_QUOTED PASSAGE_
On the trail of gangsters who get rich smuggling migrants to Britain

Times14 hours ago
Hidden behind a row of shops is Stefano Road, a quiet residential street on the outskirts of Preston. It seems an unlikely place to find a criminal mastermind.
That was until May last year, when officers from the National Crime Agency (NCA) arrived to detain Amanj Hassan Zada, a 34-year-old Iraqi Kurd.
Zada kept a low profile in Lancashire but in his native Kurdistan he was widely regarded as one of the region's most successful traffickers, running a vast, international people-smuggling operation. At a party in Iraq in 2021, he had been filmed showering musicians with cash and firing a gun in the air as they lauded his exploits as the 'best smuggler'.
His profligacy ultimately proved his undoing. In Britain, the NCA started recording his conversations with other smugglers. From these intercepts, they were able to piece together a highly sophisticated enterprise centred on ferrying migrants across the English Channel in small boats that stretched across Europe and back to Iraq.
It marked the first time the NCA had gone after the kingpins 'upstream' — outside the UK — having been tasked to 'smash the gangs' as one of Sir Keir Starmer's key election pledges.
Since then the Home Office has drawn up an internal list of several dozen most wanted people smugglers whose capture they believe would disrupt the criminal gangs.
After Zada was jailed for 17 years in November, NCA officers travelled to Iraq to help arrest three of his accomplices. One was a banker providing hawala services, the trust-based payment system commonly used by illegal migrants. A second man, also living on Stefano Road, has been charged with assisting Zada and is awaiting trial.
Through a new pact with Iraq, the NCA is also now working regularly with the Kurdish regional authorities and is understood to have a permanent presence in the region. In Libya, NCA intelligence has also contributed to a number of arrests.
Zada's network, though, was merely a cog in a machine that spans continents. Experts now liken the small boats trade to the multibillion-pound drugs trade, where key players are quickly replaced by new opportunists should they be captured.
On Thursday — the day that Starmer announced his latest 'one in, one out' deal with President Macron — 573 migrants arrived from France, taking the total to have crossed the Channel in small boats this year to 21,690. Another 353 arrived on Friday. Each would have paid about £2,500 to secure passage, meaning that in total their traffickers netted more than £1.4 million from Thursday alone. This summer, they can expect many more paydays like it.

_RECORDS FOR PROCESSING_

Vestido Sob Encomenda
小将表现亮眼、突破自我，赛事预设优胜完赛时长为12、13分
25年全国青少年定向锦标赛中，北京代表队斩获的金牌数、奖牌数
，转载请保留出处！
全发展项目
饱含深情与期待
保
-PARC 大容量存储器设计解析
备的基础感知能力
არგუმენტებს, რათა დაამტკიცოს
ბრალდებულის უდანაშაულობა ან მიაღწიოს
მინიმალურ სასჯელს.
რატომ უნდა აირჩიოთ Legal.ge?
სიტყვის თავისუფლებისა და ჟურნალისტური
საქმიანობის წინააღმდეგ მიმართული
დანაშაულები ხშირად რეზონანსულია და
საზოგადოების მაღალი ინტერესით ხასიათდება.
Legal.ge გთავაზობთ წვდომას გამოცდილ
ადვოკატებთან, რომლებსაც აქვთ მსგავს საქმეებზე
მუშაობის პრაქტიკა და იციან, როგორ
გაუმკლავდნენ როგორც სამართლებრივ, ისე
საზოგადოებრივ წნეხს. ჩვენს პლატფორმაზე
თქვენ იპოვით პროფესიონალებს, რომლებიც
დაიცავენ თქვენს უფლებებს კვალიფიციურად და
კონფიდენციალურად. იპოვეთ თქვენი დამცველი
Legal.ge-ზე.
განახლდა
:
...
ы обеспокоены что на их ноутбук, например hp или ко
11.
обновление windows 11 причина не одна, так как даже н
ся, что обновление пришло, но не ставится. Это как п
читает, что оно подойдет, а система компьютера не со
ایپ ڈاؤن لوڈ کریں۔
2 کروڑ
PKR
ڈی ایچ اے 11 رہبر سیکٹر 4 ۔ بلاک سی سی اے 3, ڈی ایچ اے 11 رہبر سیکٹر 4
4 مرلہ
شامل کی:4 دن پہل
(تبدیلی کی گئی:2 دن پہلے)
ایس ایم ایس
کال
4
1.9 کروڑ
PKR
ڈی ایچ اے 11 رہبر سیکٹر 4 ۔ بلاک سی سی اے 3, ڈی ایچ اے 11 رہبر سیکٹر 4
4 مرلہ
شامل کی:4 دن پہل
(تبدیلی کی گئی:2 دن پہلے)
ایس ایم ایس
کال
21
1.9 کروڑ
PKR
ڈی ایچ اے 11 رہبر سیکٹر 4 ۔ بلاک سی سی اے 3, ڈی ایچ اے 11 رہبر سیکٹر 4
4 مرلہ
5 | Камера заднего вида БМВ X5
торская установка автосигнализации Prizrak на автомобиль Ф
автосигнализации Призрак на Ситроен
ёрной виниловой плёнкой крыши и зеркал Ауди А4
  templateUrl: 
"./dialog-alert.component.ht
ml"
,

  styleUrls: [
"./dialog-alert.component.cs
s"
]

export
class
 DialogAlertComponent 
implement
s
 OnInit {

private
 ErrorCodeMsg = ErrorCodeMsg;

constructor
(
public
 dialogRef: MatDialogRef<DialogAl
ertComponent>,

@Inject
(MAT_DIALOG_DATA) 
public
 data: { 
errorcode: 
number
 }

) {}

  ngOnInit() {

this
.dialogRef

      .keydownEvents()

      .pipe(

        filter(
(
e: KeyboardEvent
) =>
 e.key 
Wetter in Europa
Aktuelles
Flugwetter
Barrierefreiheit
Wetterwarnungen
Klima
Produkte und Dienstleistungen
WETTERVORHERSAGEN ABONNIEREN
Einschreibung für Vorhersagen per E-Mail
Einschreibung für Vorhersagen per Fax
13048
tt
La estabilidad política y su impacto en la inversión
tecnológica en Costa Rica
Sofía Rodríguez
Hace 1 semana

---

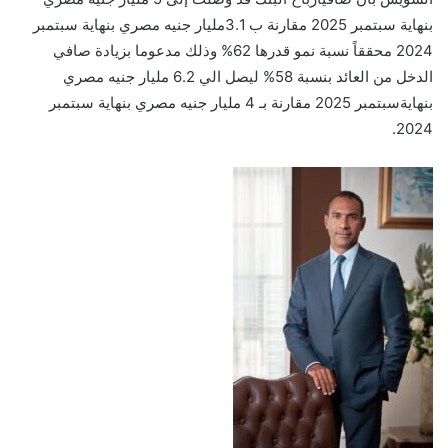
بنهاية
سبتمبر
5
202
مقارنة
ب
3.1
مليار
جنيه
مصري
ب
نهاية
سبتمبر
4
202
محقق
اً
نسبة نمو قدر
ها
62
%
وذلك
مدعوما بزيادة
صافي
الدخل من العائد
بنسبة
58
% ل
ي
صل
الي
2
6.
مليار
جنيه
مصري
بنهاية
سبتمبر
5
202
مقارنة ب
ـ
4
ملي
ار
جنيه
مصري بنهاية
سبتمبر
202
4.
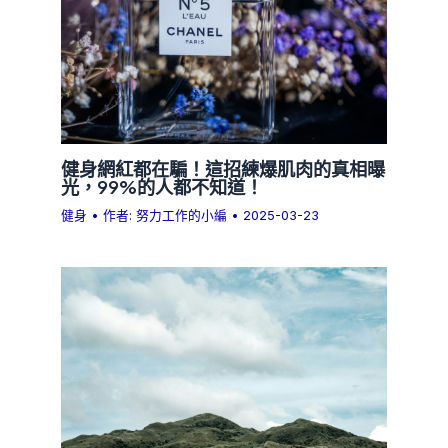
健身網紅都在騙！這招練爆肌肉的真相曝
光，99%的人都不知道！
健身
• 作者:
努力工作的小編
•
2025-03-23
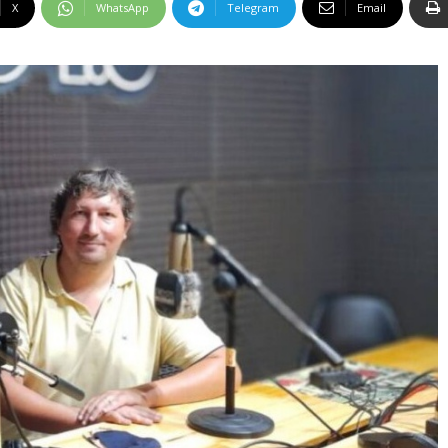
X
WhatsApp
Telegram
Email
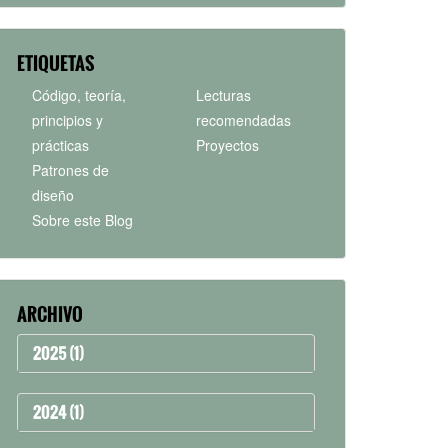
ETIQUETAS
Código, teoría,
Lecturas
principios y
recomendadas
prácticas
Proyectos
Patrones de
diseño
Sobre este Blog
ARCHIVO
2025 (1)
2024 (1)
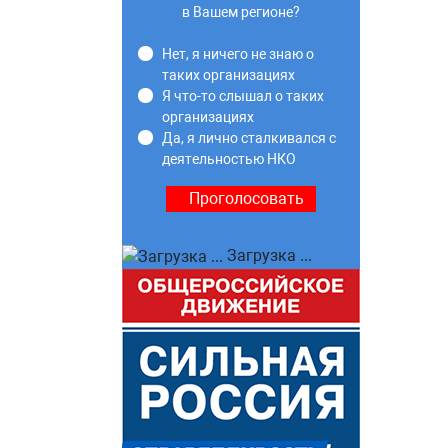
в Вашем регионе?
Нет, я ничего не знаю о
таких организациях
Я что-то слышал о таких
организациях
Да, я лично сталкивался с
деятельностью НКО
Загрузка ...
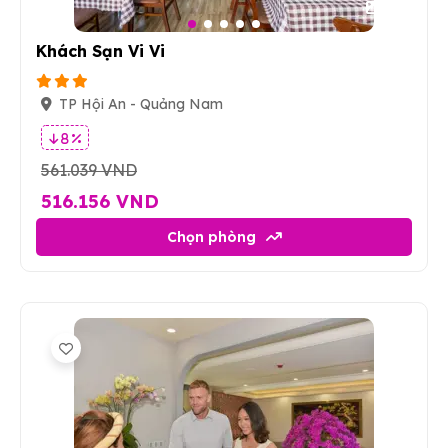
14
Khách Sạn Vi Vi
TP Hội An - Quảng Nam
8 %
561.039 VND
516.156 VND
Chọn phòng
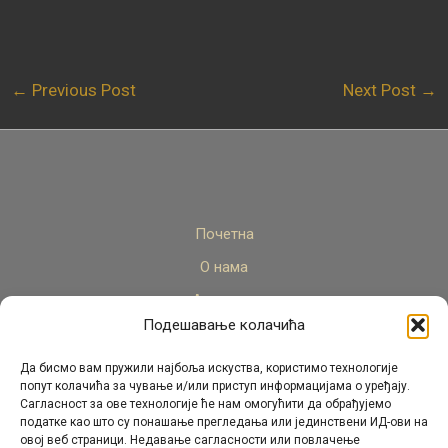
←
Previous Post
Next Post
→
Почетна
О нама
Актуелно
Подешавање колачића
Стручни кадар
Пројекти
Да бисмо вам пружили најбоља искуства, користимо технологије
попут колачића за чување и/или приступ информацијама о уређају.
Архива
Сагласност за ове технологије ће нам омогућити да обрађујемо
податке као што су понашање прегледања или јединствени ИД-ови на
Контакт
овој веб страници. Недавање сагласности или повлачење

==

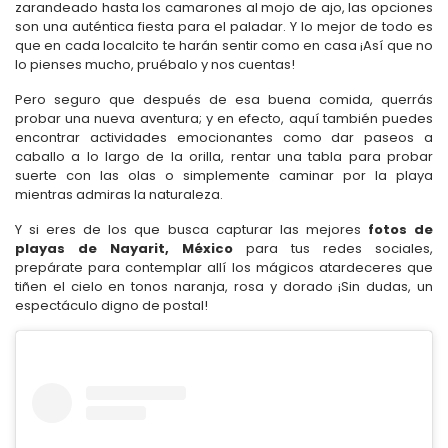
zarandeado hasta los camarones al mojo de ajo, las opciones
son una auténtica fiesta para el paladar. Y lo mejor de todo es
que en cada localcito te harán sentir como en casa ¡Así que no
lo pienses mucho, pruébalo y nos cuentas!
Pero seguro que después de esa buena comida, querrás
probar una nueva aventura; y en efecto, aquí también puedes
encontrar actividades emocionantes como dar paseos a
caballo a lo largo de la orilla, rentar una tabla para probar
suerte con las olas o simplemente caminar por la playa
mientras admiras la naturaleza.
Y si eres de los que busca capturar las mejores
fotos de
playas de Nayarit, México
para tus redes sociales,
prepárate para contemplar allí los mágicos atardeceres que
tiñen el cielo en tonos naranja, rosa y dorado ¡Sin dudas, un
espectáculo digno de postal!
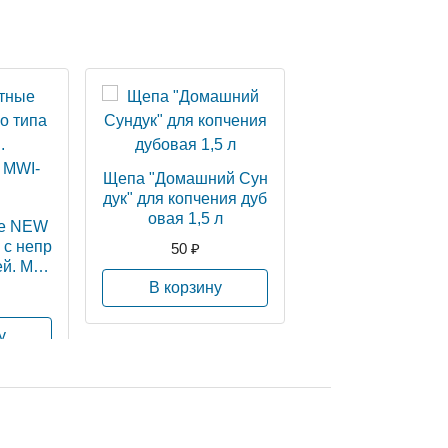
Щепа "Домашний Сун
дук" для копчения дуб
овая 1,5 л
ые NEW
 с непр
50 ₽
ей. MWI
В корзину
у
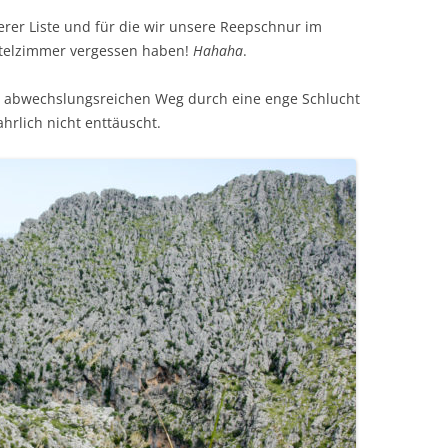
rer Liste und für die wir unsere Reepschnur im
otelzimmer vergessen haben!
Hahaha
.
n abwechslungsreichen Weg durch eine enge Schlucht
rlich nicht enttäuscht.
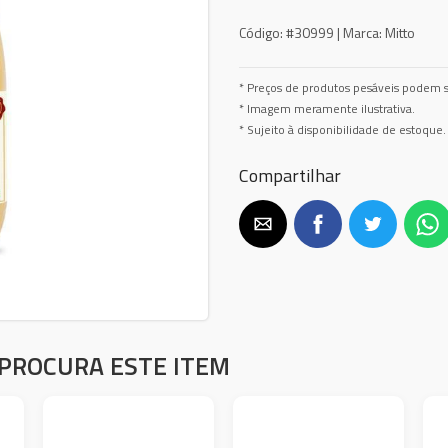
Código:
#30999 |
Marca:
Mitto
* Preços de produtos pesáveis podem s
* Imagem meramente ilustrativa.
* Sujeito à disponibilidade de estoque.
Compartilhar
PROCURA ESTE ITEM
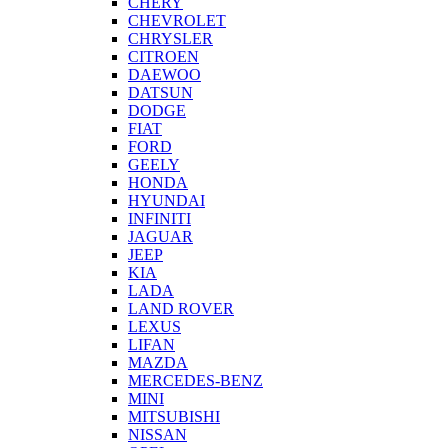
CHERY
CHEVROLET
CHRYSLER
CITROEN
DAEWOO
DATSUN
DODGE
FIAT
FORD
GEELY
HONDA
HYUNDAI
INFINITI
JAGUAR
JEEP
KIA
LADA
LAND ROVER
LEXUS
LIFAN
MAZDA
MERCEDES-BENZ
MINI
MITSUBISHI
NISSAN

_INSTRUCTION A_
List every person the article on migrant smuggling names.
_INSTRUCTION B_
Gather each line of the records that contains the string "para".

_WORKED SOLUTION A_
Amanj Hassan Zada, Sir Keir Starmer, President Macron

_WORKED SOLUTION B_
son una auténtica fiesta para el paladar. Y lo mejor de todo es
caballo a lo largo de la orilla, rentar una tabla para probar
para tus redes sociales,
prepárate para contemplar allí los mágicos atardeceres que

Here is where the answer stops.